Het geringe belang van de dialectische verschillen en het feit dat de beste kenners het tot heden niet eens hebben kunnen worden over de plaats van herkomst van het literaire Pools,
zijn wellicht in verband te brengen met het feit dat het moderne Pools in zeer grote mate een cultuurtaal is, die zich over het gehele grondgebied verspreid heeft zoals zij werd
vastgesteld door het gebruik van een sociale elite.
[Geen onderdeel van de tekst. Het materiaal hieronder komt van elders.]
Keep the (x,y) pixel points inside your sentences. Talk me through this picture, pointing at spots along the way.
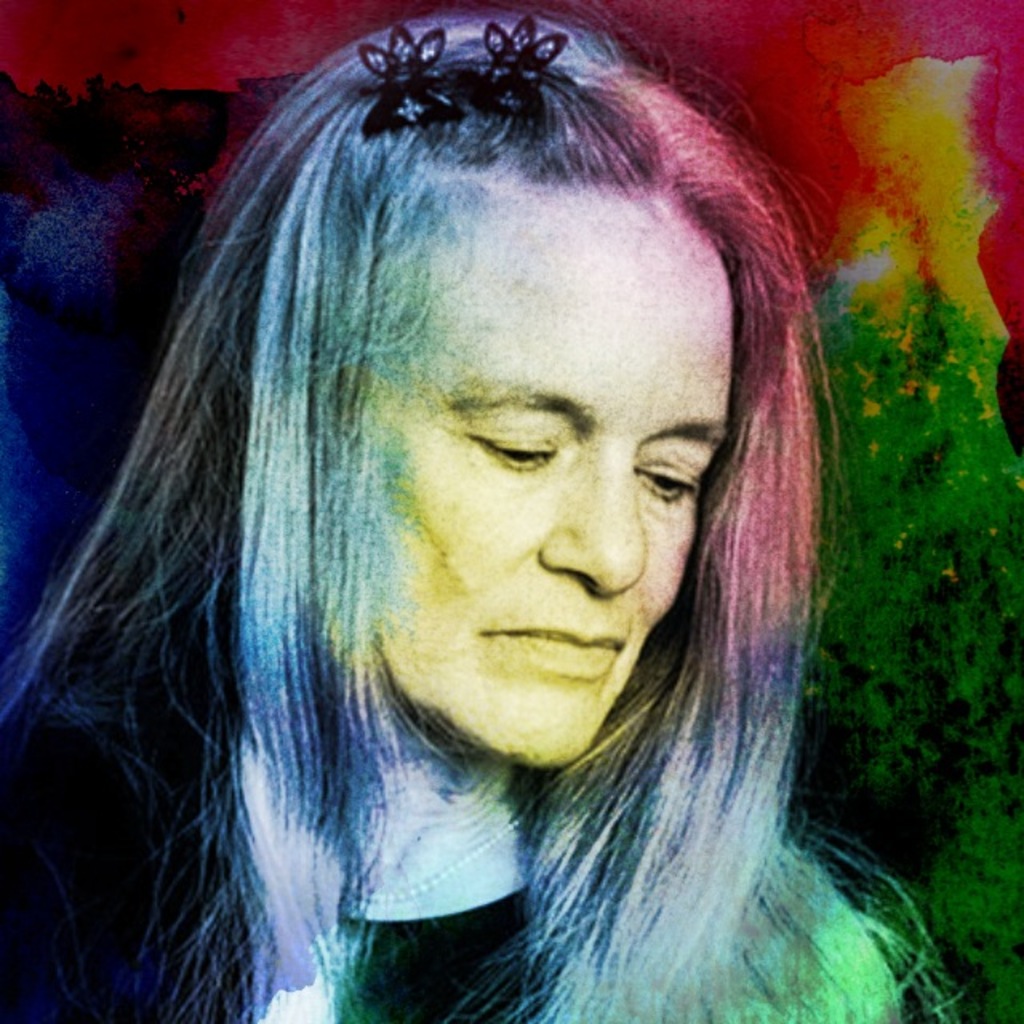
In this image there is an art (366,453). In the art (366,505) we can see there is a person's images (428,757). On the right side (868,554) there are different colors.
De vroegst bewaarde Poolse documenten zijn glossen en plaatsnamen in de tekst van een pauselijke bul van 1136, vervolgens, alle vermoedelijk uit de 14de eeuw, de fragmenten van
preken uit het Heilige Kruisklooster (Kazania Swietokrzyskie), het psalterium van koningin Jadwiga of Florjaner psalterium (Psalterz florianski) en de preken van Gniezno (Kazania
gnieznienskie). Door intellectuelen uit verscheidene milieus werd tussen 1535 en 1580 de Poolse volkstaal omgevormd tot een literaire taal, die op het einde van de 16de eeuw tot de
rijkste van Europa zou behoren. Voor de codificatie van de Poolse literaire taal heeft de bijbelvertaling van de jezuïet Jakub Wujek, verschenen tussen 1593 en 1599, een analoge functie
gehad als voor de Engelse de befaamde vertaling van 1611. De barok heeft het Pools met een nieuw en blijvend patina verrijkt: een neiging, in het proza, tot lange, ingewikkelde en
oratorische zinnen met onverwachte en pathetische beelden. Het eigenaardige Pools-Latijns 'macaronisme', dat eveneens uit die tijd dagtekent, werd ten tijde van Stanislaw Augustus
(1764 - 1795) gezuiverd door een tactvol ingrijpen, dat de helderheid, de maat en de orde herstelde zonder aan de taal een overdreven abstract uiterlijk te verlenen. Van deze historische
ontwikkeling getuigen eveneens de ontleningen: ingevolge het etnische karakter van de bevolking van de steden drong sedert de middeleeuwen een groot aantal Duitse woorden
binnen, behorend tot het ambachtswezen, de stadsinstellingen en gedeeltelijk tot het krijgswezen; anderzijds werden talrijke abstracte woorden op -unek naar het voorbeeld van Duitse
woorden op -ung gevormd, een woordvorming die zo gewoon werd dat zij ook sporadisch werd toegepast op Slavische wortels. In de 16de eeuw werd ontleend aan het Tsjechisch, dat
over een oudere letterkundige en intellectuele ervaring beschikte; sommige van deze ontleningen bleven behouden. Maar vooral het Latijn heeft een enorme invloed op het Pools
uitgeoefend, zowel op de woordenschat als op de zinsbouw. Daarnaast kan men invloed van het Frans constateren, sporadisch sinds het eind van de 17de eeuw, massaal sinds het eind
van de 18de eeuw. De taal van de romantici, vrijer en gedeeltelijk gezuiverd van de Franse invloeden, is heden ten dage nog de literaire taal van Polen, zij het dat evenals elders ook hier
argottermen in deze taal hun intrede hebben gedaan. Op het gebied van wetenschap en techniek bestaat ook invloed van het Engels.